In the book, it has // between the lines of the code and it says :

void changeLed() {
	for (int x=0; x<10; x++)
	{
//turn off all LED
		digitalWrite (ledPin[x], LOW);
		}
		digitalWrite (ledPin[currentLed], HIGH);
		currentLed =+ direction;

so I think this is where the LED gets turn off.

Also, the problem seems to come from the potentiometer or the code that include it since when I’m running the code without it it is working just fine. Here’s the code without the potentiometer :

// LED Chase Effect

byte ledPin [] = {4, 5, 6, 7, 8, 9, 10, 11, 12, 13};
// Create array for LED pins

int ledDelay = 80;
// delay between changes

int direction = 1;
int currentLed = 0;
unsigned long changeTime;

void setup()
{
for (int x=0; x<10; x++)	
{
pinMode(ledPin[x], OUTPUT);
// set all pins to output
}
changeTime = millis();
}

void loop()
{
if ((millis() - changeTime) > ledDelay) {
// if it has been ledDelay since last change
changeLed();
changeTime = millis();
}	
}

void changeLed () {
for (int x=0; x<10; x++) {
	digitalWrite(ledPin[x], LOW);
	// turn off all leds
}
digitalWrite(ledPin[currentLed], HIGH);
// turn on the current leds
currentLed += direction;
// increment by the direction value
if (currentLed ==9) {direction = -1;}
if (currentLed ==0) {direction =1;}
// change direction if we reach the end
}

The code is different. For a start you are turning LEDs off.

Is potpin pin 2 or pin A2?

potPin is in the analog pin number 2.

enjoythedecline: potPin is in the analog pin number 2.

That's not what the code says.

That's not what the code says.

Oh yes it does. analogRead() only works with analogue inputs and 2 is interpreted in this context as analogue pin 2, aka A2

Whilst the A* format is more explicit both forms work,

so what should I do ?

Well, if you are sure that 2 is the same as A2 (have you tried changing this?) then the problem could be in the way you have wired up the potentiometer. Post a good (in focus) photo of your setup or describe it.

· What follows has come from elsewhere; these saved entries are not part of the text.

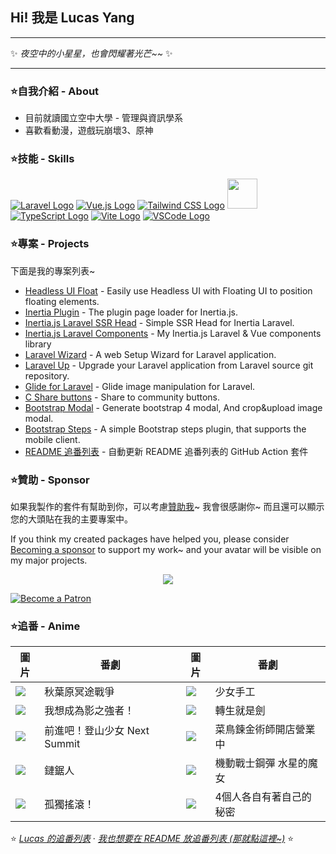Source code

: ## Hi! 我是 Lucas Yang

---

✨ *夜空中的小星星，也會閃耀著光芒~~* ✨

---

### ⭐自我介紹 - About

* 目前就讀國立空中大學 - 管理與資訊學系
* 喜歡看動漫，遊戲玩崩壞3、原神

### ⭐技能 - Skills

[![Laravel Logo](https://skillicons.dev/icons?i=laravel&theme=light)](https://laravel.com/)
[![Vue.js Logo](https://skillicons.dev/icons?i=vue&theme=light)](https://vuejs.org/)
[![Tailwind CSS Logo](https://skillicons.dev/icons?i=tailwind&theme=light)](https://tailwindcss.com/)
<a href="https://inertiajs.com/"><img src="https://lucas-yang.vercel.app/images/inertiajs-logo-rounded.svg" width="48" height="48"></a>
[![TypeScript Logo](https://skillicons.dev/icons?i=ts)](https://www.typescriptlang.org/)
[![Vite Logo](https://skillicons.dev/icons?i=vite&theme=light)](https://vitejs.dev/)
[![VSCode Logo](https://skillicons.dev/icons?i=vscode&theme=light)](https://code.visualstudio.com/)

### ⭐專案 - Projects

下面是我的專案列表~

* [Headless UI Float](https://github.com/ycs77/headlessui-float) - Easily use Headless UI with Floating UI to position floating elements.
* [Inertia Plugin](https://github.com/ycs77/inertia-plugin) - The plugin page loader for Inertia.js.
* [Inertia.js Laravel SSR Head](https://github.com/ycs77/inertia-laravel-ssr-head) - Simple SSR Head for Inertia Laravel.
* [Inertia.js Laravel Components](https://github.com/ycs77/inertia-laravel-components) - My Inertia.js Laravel & Vue components library
* [Laravel Wizard](https://github.com/ycs77/laravel-wizard) - A web Setup Wizard for Laravel application.
* [Laravel Up](https://laravel-up.vercel.app/) - Upgrade your Laravel application from Laravel source git repository.
* [Glide for Laravel](https://github.com/ycs77/laravel-glide) - Glide image manipulation for Laravel.
* [C Share buttons](https://github.com/ycs77/jquery-plugin-c-share) - Share to community buttons.
* [Bootstrap Modal](https://github.com/ycs77/jquery-plugin-bsModal) - Generate bootstrap 4 modal, And crop&upload image modal.
* [Bootstrap Steps](https://github.com/ycs77/bootstrap-steps) - A simple Bootstrap steps plugin, that supports the mobile client.
* [README 追番列表](https://github.com/ycs77/readme-anime-list) - 自動更新 README 追番列表的 GitHub Action 套件

### ⭐贊助 - Sponsor

如果我製作的套件有幫助到你，可以考慮[贊助我](https://www.patreon.com/ycs77)~ 我會很感謝你~ 而且還可以顯示您的大頭貼在我的主要專案中。

If you think my created packages have helped you, please consider [Becoming a sponsor](https://www.patreon.com/ycs77) to support my work~ and your avatar will be visible on my major projects.

<p align="center">
  <a href="https://www.patreon.com/ycs77">
    <img src="https://cdn.jsdelivr.net/gh/ycs77/static/sponsors.svg"/>
  </a>
</p>

<a href="https://www.patreon.com/ycs77">
  <img src="https://c5.patreon.com/external/logo/become_a_patron_button.png" alt="Become a Patron" />
</a>

<br />

### ⭐追番 - Anime

| 圖片 | 番劇 | 圖片 | 番劇 |
| --- | --- | --- | --- |
| [![](https://lain.bgm.tv/pic/cover/g/da/3d/389450_BbZ4n.jpg)](https://lain.bgm.tv/pic/cover/l/da/3d/389450_BbZ4n.jpg) | 秋葉原冥途戰爭 | [![](https://lain.bgm.tv/pic/cover/g/ba/28/331445_cUsfp.jpg)](https://lain.bgm.tv/pic/cover/l/ba/28/331445_cUsfp.jpg) | 少女手工 |
| [![](https://lain.bgm.tv/pic/cover/g/39/96/329114_mB55b.jpg)](https://lain.bgm.tv/pic/cover/l/39/96/329114_mB55b.jpg) | 我想成為影之強者！ | [![](https://lain.bgm.tv/pic/cover/g/e5/10/350224_GkByG.jpg)](https://lain.bgm.tv/pic/cover/l/e5/10/350224_GkByG.jpg) | 轉生就是劍 |
| [![](https://lain.bgm.tv/pic/cover/g/64/5a/290980_Jju6q.jpg)](https://lain.bgm.tv/pic/cover/l/64/5a/290980_Jju6q.jpg) | 前進吧！登山少女 Next Summit | [![](https://lain.bgm.tv/pic/cover/g/46/88/349317_JKzh6.jpg)](https://lain.bgm.tv/pic/cover/l/46/88/349317_JKzh6.jpg) | 菜鳥鍊金術師開店營業中 |
| [![](https://lain.bgm.tv/pic/cover/g/26/b4/321885_C8CHo.jpg)](https://lain.bgm.tv/pic/cover/l/26/b4/321885_C8CHo.jpg) | 鏈鋸人 | [![](https://lain.bgm.tv/pic/cover/g/f1/fd/349441_uND33.jpg)](https://lain.bgm.tv/pic/cover/l/f1/fd/349441_uND33.jpg) | 機動戰士鋼彈 水星的魔女 |
| [![](https://lain.bgm.tv/pic/cover/g/e2/e7/328609_2EHLJ.jpg)](https://lain.bgm.tv/pic/cover/l/e2/e7/328609_2EHLJ.jpg) | 孤獨搖滾！ | [![](https://lain.bgm.tv/pic/cover/g/a9/db/376565_XDCfq.jpg)](https://lain.bgm.tv/pic/cover/l/a9/db/376565_XDCfq.jpg) | 4個人各自有著自己的秘密 |

⭐ *[Lucas 的追番列表](https://bangumi.tv/anime/list/715333/do)* · *[我也想要在 README 放追番列表 (那就點這裡~)](https://github.com/ycs77/readme-anime-list)* ⭐
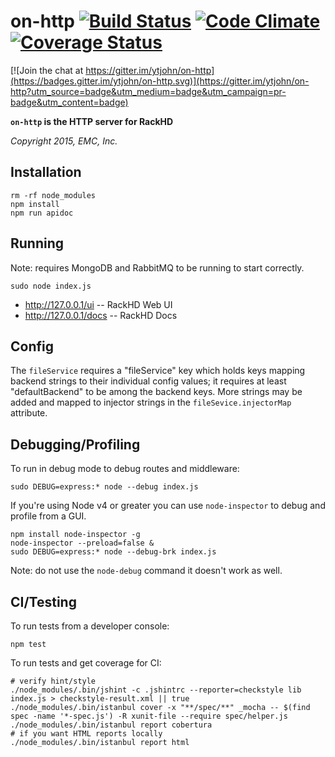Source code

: # on-http [![Build Status](https://travis-ci.org/RackHD/on-http.svg?branch=master)](https://travis-ci.org/RackHD/on-http) [![Code Climate](https://codeclimate.com/github/RackHD/on-http/badges/gpa.svg)](https://codeclimate.com/github/RackHD/on-http) [![Coverage Status](https://coveralls.io/repos/RackHD/on-http/badge.svg?branch=master&service=github)](https://coveralls.io/github/RackHD/on-http?branch=master)

[![Join the chat at https://gitter.im/ytjohn/on-http](https://badges.gitter.im/ytjohn/on-http.svg)](https://gitter.im/ytjohn/on-http?utm_source=badge&utm_medium=badge&utm_campaign=pr-badge&utm_content=badge)

__`on-http` is the HTTP server for RackHD__

_Copyright 2015, EMC, Inc._

## Installation

    rm -rf node_modules
    npm install
    npm run apidoc

## Running

Note: requires MongoDB and RabbitMQ to be running to start correctly.

    sudo node index.js

 * http://127.0.0.1/ui -- RackHD Web UI
 * http://127.0.0.1/docs -- RackHD Docs

## Config

The `fileService` requires a "fileService" key which holds keys mapping backend
strings to their individual config values; it requires at least "defaultBackend"
 to be among the backend keys. More strings may be added and mapped to
injector strings in the `fileSevice.injectorMap` attribute.

## Debugging/Profiling

To run in debug mode to debug routes and middleware:

    sudo DEBUG=express:* node --debug index.js

If you're using Node v4 or greater you can use `node-inspector` to debug and profile from a GUI.

    npm install node-inspector -g
    node-inspector --preload=false &
    sudo DEBUG=express:* node --debug-brk index.js

Note: do not use the `node-debug` command it doesn't work as well.

## CI/Testing

To run tests from a developer console:

    npm test

To run tests and get coverage for CI:

    # verify hint/style
    ./node_modules/.bin/jshint -c .jshintrc --reporter=checkstyle lib index.js > checkstyle-result.xml || true
    ./node_modules/.bin/istanbul cover -x "**/spec/**" _mocha -- $(find spec -name '*-spec.js') -R xunit-file --require spec/helper.js
    ./node_modules/.bin/istanbul report cobertura
    # if you want HTML reports locally
    ./node_modules/.bin/istanbul report html
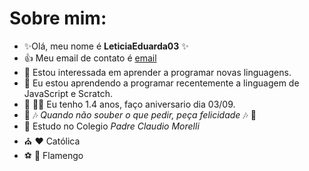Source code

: # Sobre mim:
- 	:sparkles:Olá, meu nome é **LeticiaEduarda03**	:sparkles:
- :+1: Meu email de contato é [email](leticiarocha0309@gmail.com)
- 👀  Estou interessada em aprender  a programar novas linguagens.
- 🌱 Eu estou aprendendo a programar recentemente a linguagem de JavaScript e Scratch.
-	:clap: :sparkling_heart::birthday: Eu tenho 1.4 anos, faço aniversario dia 03/09.
-	:hibiscus: :notes:  *_Quando não souber o que pedir, peça felicidade_*  :notes: :hibiscus:
- :school: Estudo no Colegio _Padre Claudio Morelli_
- :church:  :hearts: Católica
- :soccer: :revolving_hearts: Flamengo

I had a close look at what you had done and set up some hardware to test your stuff. At the bottom is code that works with the pot. What was incorrect in your code:

if (currentLed == 0);
	{direction = 1;}

The ; after the ) finishes the if statement there, so the next statement is always executed. You did this for the other if statement as well.

currentLed =+ direction;

The correct syntax is for ‘currentLed = currentLed + direction’ is += not =+. =+ is the statement ‘currentLed = +direction’.

If you are copying code from magazines/books, you need to make sure that you copy it as it is, and check that you have properly copied it. Neither of these are incorrect statements but they are not what you intended. The computer will execute what you say, not what you mean.

Improvements:

  • Don’t use magic numbers in the code like ‘10’ for the size of the array. It makes code maintenance ambiguous (which 10 is the 10 you need to change?), especially when you start writing longer programs. The macro defined as ARRAY_SIZE allows you to just maintain the ledPin array and the code automatically adjusts to the new size. You could also have defined the size as a constant and used that as the array size between . The compiler will then create an error if the data initialisers and define don’t match.

Working code:

byte ledPin [] = {4, 5, 6, 7, 8, 9, 10, 11, 12, 13} ;

#define ARRAY_SIZE(a) (sizeof(a)/sizeof(a[0]))

int ledDelay;
int direction = 1;
int currentLed = 0;
unsigned long changeTime;
int potPin = 2;

void setup()
{
  for (int x = 0; x < ARRAY_SIZE(ledPin); x++)
    pinMode (ledPin[x], OUTPUT);

  changeTime = millis();
}

void loop()
{
  ledDelay = analogRead(potPin);
  if ((millis() - changeTime) > ledDelay) 
  {
    changeLed();
    changeTime = millis();
  }
}

void changeLed() 
{
  for (int x = 0; x < ARRAY_SIZE(ledPin); x++)
    digitalWrite (ledPin[x], LOW);

  digitalWrite(ledPin[currentLed], HIGH);
  currentLed += direction;

  if (currentLed == ARRAY_SIZE(ledPin)-1) direction = -1;
  if (currentLed == 0) direction = 1;
}

marco_c you are awesome sir. Thank you very much for taking some time to look at my problem and for your explanations. The ARRAY_SIZE macro was a great change to the code.